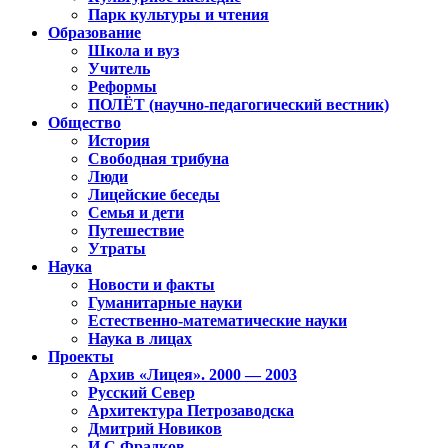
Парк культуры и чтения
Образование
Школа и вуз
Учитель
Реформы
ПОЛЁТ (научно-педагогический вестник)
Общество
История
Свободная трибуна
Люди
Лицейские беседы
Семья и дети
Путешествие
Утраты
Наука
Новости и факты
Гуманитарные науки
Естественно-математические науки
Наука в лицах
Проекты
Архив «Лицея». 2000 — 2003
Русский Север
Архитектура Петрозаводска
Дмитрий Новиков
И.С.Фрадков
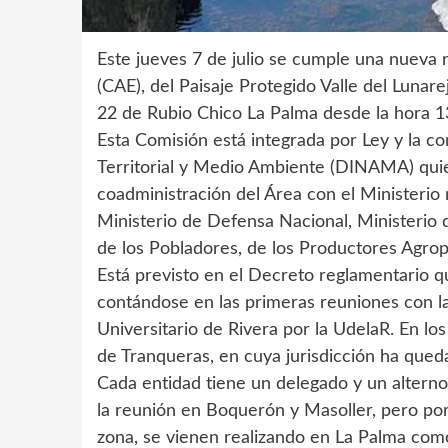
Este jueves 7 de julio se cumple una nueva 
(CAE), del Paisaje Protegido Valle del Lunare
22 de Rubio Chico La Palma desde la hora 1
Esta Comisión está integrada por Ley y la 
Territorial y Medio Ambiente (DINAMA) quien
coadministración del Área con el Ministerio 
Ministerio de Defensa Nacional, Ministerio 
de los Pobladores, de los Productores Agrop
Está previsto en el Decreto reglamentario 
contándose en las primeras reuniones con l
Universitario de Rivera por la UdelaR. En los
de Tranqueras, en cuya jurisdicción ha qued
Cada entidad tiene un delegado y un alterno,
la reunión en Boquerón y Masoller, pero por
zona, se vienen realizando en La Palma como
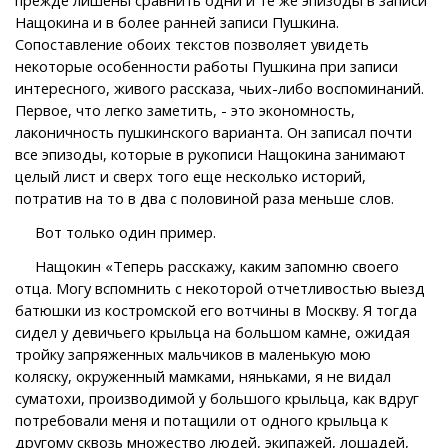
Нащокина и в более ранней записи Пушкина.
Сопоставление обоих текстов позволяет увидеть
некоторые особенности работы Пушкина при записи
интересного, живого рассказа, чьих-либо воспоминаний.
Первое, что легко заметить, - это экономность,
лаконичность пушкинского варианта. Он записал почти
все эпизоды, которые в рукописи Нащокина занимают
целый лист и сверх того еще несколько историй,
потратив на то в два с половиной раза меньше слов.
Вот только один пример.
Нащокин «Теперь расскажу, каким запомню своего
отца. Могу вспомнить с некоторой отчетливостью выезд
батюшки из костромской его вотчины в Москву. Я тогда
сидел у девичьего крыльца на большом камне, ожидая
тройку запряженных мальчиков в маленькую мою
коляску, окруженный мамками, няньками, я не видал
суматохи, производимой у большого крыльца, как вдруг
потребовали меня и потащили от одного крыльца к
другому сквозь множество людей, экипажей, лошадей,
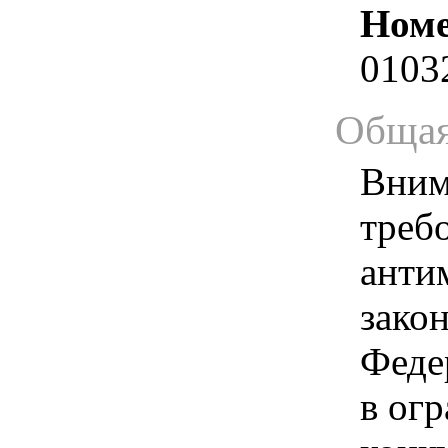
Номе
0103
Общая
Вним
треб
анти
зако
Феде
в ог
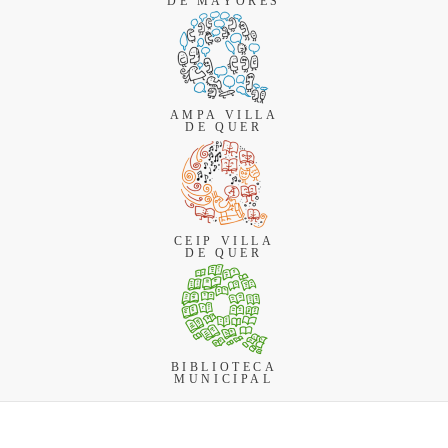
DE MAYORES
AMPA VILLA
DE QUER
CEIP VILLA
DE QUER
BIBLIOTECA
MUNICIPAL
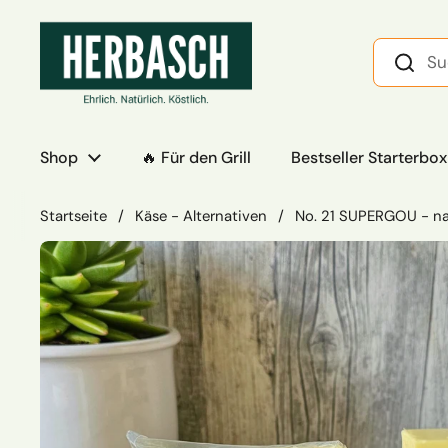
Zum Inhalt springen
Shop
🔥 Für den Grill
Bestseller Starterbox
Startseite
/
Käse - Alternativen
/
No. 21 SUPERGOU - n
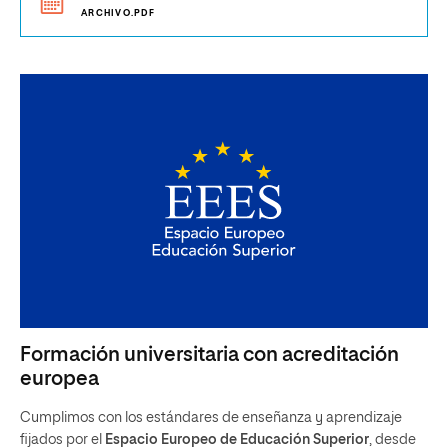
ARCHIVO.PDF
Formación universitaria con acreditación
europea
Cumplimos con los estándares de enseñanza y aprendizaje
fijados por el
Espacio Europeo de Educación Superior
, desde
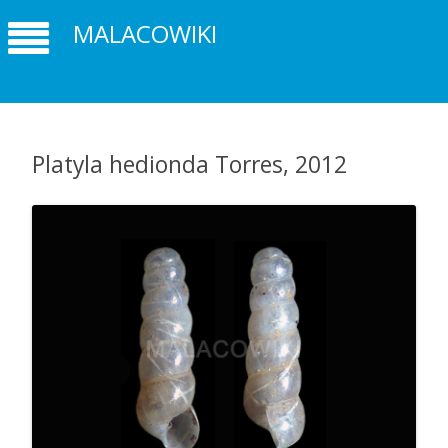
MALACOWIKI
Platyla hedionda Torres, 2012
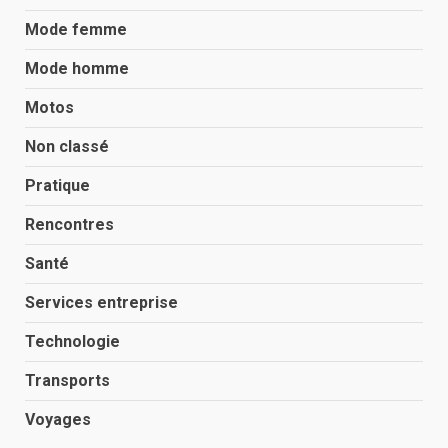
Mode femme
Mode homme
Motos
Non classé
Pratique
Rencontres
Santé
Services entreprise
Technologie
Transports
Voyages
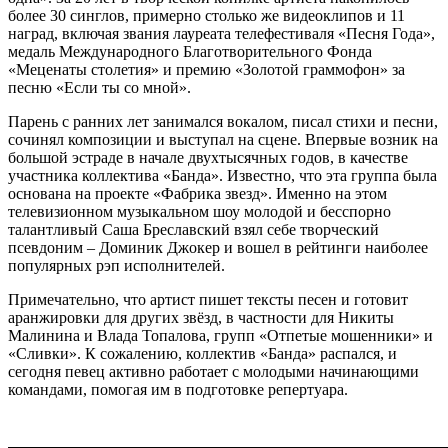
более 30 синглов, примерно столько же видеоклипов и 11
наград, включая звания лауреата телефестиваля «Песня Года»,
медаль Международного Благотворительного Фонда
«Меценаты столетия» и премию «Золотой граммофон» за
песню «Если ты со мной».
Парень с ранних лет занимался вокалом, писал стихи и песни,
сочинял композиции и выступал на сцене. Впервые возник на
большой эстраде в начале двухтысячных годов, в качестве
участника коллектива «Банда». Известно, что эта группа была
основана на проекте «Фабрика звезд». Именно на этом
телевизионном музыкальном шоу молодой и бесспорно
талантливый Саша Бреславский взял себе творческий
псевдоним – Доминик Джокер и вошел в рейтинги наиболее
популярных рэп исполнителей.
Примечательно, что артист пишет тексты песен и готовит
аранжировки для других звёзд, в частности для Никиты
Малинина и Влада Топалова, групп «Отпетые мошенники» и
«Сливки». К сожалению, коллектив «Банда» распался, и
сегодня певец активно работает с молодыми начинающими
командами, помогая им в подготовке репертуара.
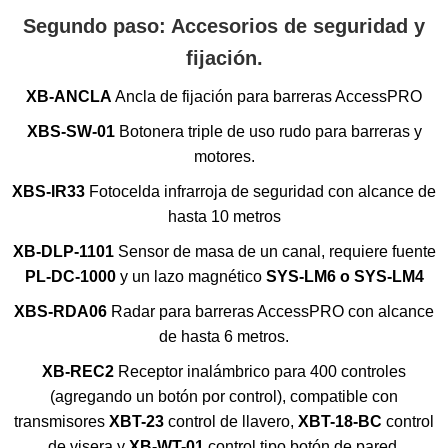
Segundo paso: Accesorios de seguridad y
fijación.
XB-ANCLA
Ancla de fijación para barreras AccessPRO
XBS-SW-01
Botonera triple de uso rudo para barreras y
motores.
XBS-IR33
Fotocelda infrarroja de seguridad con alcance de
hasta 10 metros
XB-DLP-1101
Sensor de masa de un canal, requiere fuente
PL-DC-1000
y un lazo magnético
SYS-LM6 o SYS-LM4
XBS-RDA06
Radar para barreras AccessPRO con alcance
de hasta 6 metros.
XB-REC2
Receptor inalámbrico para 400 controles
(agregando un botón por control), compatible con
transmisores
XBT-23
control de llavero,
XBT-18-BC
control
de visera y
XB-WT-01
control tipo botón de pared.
-- -- --
▸ **WRITTEN TASK**
Can you retype the text read from each of the records above, line for line and unchanged, with the pictures left out?

▸ **TASK RESPONSE**
Парк культуры и чтения
Образование
Школа и вуз
Учитель
Реформы
ПОЛЁТ (научно-педагогический вестник)
Общество
История
Свободная трибуна
Люди
Лицейские беседы
Семья и дети
Путешествие
Утраты
Наука
Новости и факты
Гуманитарные науки
Естественно-математические науки
Наука в лицах
Проекты
Архив «Лицея». 2000 — 2003
Русский Север
Архитектура Петрозаводска
Дмитрий Новиков
И.С.Фрадков
Este jueves 7 de julio se cumple una nueva 
(CAE), del Paisaje Protegido Valle del Lunare
22 de Rubio Chico La Palma desde la hora 1
Esta Comisión está integrada por Ley y la 
Territorial y Medio Ambiente (DINAMA) quien
coadministración del Área con el Ministerio 
Ministerio de Defensa Nacional, Ministerio 
de los Pobladores, de los Productores Agrop
Está previsto en el Decreto reglamentario 
contándose en las primeras reuniones con l
Universitario de Rivera por la UdelaR. En los
de Tranqueras, en cuya jurisdicción ha qued
Cada entidad tiene un delegado y un alterno,
la reunión en Boquerón y Masoller, pero por
zona, se vienen realizando en La Palma como
Нащокина и в более ранней записи Пушкина.
Сопоставление обоих текстов позволяет увидеть
некоторые особенности работы Пушкина при записи
интересного, живого рассказа, чьих-либо воспоминаний.
Первое, что легко заметить, - это экономность,
лаконичность пушкинского варианта. Он записал почти
все эпизоды, которые в рукописи Нащокина занимают
целый лист и сверх того еще несколько историй,
потратив на то в два с половиной раза меньше слов.
Вот только один пример.
Нащокин «Теперь расскажу, каким запомню своего
отца. Могу вспомнить с некоторой отчетливостью выезд
батюшки из костромской его вотчины в Москву. Я тогда
сидел у девичьего крыльца на большом камне, ожидая
тройку запряженных мальчиков в маленькую мою
коляску, окруженный мамками, няньками, я не видал
суматохи, производимой у большого крыльца, как вдруг
потребовали меня и потащили от одного крыльца к
другому сквозь множество людей, экипажей, лошадей,
Номе
0103
Общая
Вним
треб
анти
зако
Феде
в ог
DE MAYORES
AMPA VILLA
DE QUER
CEIP VILLA
DE QUER
BIBLIOTECA
MUNICIPAL
Zum Inhalt springen
Shop
🔥 Für den Grill
Bestseller Starterbox
Startseite
/
Käse - Alternativen
/
No. 21 SUPERGOU - n
ARCHIVO.PDF
Formación universitaria con acreditación
europea
Cumplimos con los estándares de enseñanza y aprendizaje
fijados por el
Espacio Europeo de Educación Superior
, desde
MALACOWIKI
Platyla hedionda Torres, 2012
Mode femme
Mode homme
Motos
Non classé
Pratique
Rencontres
Santé
Services entreprise
Technologie
Transports
Voyages
более 30 синглов, примерно столько же видеоклипов и 11
наград, включая звания лауреата телефестиваля «Песня Года»,
медаль Международного Благотворительного Фонда
«Меценаты столетия» и премию «Золотой граммофон» за
песню «Если ты со мной».
Парень с ранних лет занимался вокалом, писал стихи и песни,
сочинял композиции и выступал на сцене. Впервые возник на
большой эстраде в начале двухтысячных годов, в качестве
участника коллектива «Банда». Известно, что эта группа была
основана на проекте «Фабрика звезд». Именно на этом
телевизионном музыкальном шоу молодой и бесспорно
талантливый Саша Бреславский взял себе творческий
псевдоним – Доминик Джокер и вошел в рейтинги наиболее
популярных рэп исполнителей.
Примечательно, что артист пишет тексты песен и готовит
аранжировки для других звёзд, в частности для Никиты
Малинина и Влада Топалова, групп «Отпетые мошенники» и
«Сливки». К сожалению, коллектив «Банда» распался, и
сегодня певец активно работает с молодыми начинающими
командами, помогая им в подготовке репертуара.
Segundo paso: Accesorios de seguridad y
fijación.
XB-ANCLA
Ancla de fijación para barreras AccessPRO
XBS-SW-01
Botonera triple de uso rudo para barreras y
motores.
XBS-IR33
Fotocelda infrarroja de seguridad con alcance de
hasta 10 metros
XB-DLP-1101
Sensor de masa de un canal, requiere fuente
PL-DC-1000
y un lazo magnético
SYS-LM6 o SYS-LM4
XBS-RDA06
Radar para barreras AccessPRO con alcance
de hasta 6 metros.
XB-REC2
Receptor inalámbrico para 400 controles
(agregando un botón por control), compatible con
transmisores
XBT-23
control de llavero,
XBT-18-BC
control
de visera y
XB-WT-01
control tipo botón de pared.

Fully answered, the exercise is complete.